• WHAT IS NEEDED:
A verbatim reproduction of the lines below, from the line containing "<!-- markers -->" through the line containing "<!-- street labels -->", both ends included, is the whole required output.

_ _ _ _ _ _ _

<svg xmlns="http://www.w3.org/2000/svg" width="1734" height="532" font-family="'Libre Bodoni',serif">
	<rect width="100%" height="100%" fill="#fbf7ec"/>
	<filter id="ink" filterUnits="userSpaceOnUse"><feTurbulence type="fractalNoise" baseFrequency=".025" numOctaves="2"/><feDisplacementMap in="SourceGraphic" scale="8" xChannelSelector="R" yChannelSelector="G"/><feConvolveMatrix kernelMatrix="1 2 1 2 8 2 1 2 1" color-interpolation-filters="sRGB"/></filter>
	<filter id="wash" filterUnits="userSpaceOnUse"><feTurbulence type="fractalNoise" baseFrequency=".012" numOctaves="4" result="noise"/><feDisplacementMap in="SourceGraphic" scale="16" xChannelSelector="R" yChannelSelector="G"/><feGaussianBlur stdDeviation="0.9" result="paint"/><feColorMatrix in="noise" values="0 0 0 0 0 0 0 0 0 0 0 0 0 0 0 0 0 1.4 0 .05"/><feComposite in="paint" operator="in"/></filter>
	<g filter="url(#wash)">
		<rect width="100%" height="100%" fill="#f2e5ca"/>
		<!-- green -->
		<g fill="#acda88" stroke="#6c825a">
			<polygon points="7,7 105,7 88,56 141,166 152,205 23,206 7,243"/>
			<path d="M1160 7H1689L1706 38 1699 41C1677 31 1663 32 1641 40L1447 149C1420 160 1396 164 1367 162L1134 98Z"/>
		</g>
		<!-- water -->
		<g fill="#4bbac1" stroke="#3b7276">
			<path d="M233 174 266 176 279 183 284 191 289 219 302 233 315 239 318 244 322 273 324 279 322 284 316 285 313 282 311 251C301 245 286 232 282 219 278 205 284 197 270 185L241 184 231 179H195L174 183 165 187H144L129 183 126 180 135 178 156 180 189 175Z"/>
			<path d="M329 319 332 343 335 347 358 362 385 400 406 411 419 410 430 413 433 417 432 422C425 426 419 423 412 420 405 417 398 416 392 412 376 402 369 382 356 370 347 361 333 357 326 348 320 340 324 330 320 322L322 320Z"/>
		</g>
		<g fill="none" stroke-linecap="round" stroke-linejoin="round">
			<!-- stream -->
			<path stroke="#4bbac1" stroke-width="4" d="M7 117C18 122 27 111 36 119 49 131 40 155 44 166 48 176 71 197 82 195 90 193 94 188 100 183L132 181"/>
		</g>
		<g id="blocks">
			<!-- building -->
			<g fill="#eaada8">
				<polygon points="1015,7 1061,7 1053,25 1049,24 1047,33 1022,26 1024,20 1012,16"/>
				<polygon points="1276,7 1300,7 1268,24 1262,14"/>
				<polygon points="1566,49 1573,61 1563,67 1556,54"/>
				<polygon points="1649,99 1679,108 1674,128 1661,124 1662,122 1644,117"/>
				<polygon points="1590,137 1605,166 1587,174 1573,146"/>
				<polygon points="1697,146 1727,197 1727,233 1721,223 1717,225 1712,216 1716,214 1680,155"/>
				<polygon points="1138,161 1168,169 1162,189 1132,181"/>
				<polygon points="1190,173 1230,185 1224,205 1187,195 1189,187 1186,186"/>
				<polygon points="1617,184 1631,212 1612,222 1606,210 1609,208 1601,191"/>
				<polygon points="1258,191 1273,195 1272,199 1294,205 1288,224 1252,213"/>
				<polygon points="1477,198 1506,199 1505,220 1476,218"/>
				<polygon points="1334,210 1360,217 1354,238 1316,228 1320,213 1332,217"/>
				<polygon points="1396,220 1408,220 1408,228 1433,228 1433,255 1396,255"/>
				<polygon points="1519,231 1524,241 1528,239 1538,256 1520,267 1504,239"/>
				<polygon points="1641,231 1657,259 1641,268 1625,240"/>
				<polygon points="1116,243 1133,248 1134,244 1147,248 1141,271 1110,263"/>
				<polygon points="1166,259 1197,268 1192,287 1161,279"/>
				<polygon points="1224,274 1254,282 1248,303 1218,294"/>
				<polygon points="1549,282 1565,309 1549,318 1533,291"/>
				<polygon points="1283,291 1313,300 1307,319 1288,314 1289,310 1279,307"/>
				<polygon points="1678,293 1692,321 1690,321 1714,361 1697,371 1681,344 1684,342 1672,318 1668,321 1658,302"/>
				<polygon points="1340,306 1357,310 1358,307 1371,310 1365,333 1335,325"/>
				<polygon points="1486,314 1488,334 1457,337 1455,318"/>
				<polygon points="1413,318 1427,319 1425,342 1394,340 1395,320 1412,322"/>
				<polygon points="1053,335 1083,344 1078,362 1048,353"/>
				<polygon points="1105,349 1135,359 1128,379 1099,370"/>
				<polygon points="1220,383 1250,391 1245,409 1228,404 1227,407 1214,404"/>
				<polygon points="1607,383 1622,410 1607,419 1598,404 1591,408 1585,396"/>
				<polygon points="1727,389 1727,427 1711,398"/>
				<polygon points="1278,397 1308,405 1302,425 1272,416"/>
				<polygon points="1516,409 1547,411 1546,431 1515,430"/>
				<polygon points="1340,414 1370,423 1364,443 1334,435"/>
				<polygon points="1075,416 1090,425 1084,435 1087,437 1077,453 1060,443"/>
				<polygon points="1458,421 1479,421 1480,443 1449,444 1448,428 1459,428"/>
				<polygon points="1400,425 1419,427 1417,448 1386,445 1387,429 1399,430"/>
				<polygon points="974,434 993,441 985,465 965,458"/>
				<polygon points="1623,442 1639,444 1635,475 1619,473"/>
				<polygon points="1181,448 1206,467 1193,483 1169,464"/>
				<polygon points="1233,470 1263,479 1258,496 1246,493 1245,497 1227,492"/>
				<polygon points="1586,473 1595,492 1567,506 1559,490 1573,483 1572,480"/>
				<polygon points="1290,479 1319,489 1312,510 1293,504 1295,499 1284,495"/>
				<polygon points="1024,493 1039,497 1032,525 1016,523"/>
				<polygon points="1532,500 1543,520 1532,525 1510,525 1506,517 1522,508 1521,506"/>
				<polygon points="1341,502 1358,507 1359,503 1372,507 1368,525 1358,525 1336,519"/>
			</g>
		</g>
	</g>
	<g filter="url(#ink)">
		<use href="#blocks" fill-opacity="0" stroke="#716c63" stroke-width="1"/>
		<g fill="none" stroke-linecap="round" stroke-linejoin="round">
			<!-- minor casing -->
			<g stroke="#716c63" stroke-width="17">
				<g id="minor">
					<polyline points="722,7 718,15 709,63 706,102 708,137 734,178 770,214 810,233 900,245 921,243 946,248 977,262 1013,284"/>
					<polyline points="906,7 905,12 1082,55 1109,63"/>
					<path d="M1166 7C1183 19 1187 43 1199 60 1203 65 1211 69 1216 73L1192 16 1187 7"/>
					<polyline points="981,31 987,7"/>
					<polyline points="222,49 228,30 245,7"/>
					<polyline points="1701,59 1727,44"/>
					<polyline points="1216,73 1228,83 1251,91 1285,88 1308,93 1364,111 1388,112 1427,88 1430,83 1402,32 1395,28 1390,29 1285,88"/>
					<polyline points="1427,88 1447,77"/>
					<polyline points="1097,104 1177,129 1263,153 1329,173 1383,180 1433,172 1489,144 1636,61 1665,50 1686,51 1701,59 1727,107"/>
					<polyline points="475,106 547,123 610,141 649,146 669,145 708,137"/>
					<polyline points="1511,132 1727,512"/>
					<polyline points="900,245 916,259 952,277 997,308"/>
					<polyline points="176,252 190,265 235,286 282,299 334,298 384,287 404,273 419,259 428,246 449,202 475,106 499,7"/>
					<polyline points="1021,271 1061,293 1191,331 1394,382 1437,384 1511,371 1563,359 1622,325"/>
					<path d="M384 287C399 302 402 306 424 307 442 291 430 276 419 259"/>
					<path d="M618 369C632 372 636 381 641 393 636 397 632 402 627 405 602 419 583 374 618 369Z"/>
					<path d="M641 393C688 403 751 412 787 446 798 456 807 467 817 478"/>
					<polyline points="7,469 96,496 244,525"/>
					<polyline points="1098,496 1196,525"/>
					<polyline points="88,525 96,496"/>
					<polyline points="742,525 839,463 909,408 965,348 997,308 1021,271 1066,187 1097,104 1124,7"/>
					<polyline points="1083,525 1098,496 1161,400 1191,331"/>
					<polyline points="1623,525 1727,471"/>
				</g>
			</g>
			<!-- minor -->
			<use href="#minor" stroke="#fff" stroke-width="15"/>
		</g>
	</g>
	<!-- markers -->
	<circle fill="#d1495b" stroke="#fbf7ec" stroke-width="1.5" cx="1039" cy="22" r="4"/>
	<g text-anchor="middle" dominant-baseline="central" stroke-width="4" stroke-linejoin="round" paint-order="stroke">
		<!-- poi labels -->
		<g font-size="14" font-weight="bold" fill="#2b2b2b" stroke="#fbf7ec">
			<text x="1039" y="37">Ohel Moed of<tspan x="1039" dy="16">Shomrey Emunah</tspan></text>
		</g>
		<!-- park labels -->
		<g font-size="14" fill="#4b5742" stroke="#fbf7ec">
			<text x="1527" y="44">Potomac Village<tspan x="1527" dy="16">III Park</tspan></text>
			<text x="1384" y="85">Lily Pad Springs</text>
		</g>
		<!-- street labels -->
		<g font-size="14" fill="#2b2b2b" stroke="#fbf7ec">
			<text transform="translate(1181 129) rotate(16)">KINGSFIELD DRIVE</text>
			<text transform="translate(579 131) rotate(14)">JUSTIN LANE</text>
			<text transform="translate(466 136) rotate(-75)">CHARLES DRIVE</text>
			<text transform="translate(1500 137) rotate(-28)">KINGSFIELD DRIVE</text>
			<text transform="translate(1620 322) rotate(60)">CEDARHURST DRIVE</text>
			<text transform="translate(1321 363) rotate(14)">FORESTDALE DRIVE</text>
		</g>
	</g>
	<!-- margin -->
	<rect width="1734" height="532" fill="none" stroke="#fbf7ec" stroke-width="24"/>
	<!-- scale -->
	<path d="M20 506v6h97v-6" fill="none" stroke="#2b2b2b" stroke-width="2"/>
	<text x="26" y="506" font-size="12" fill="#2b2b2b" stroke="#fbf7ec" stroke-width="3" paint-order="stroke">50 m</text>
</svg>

_ _ _ _ _ _ _

• ANSWER TO THE EXERCISE:
	<!-- markers -->
	<circle fill="#d1495b" stroke="#fbf7ec" stroke-width="1.5" cx="1039" cy="22" r="4"/>
	<g text-anchor="middle" dominant-baseline="central" stroke-width="4" stroke-linejoin="round" paint-order="stroke">
		<!-- poi labels -->
		<g font-size="14" font-weight="bold" fill="#2b2b2b" stroke="#fbf7ec">
			<text x="1039" y="37">Ohel Moed of<tspan x="1039" dy="16">Shomrey Emunah</tspan></text>
		</g>
		<!-- park labels -->
		<g font-size="14" fill="#4b5742" stroke="#fbf7ec">
			<text x="1527" y="44">Potomac Village<tspan x="1527" dy="16">III Park</tspan></text>
			<text x="1384" y="85">Lily Pad Springs</text>
		</g>
		<!-- street labels -->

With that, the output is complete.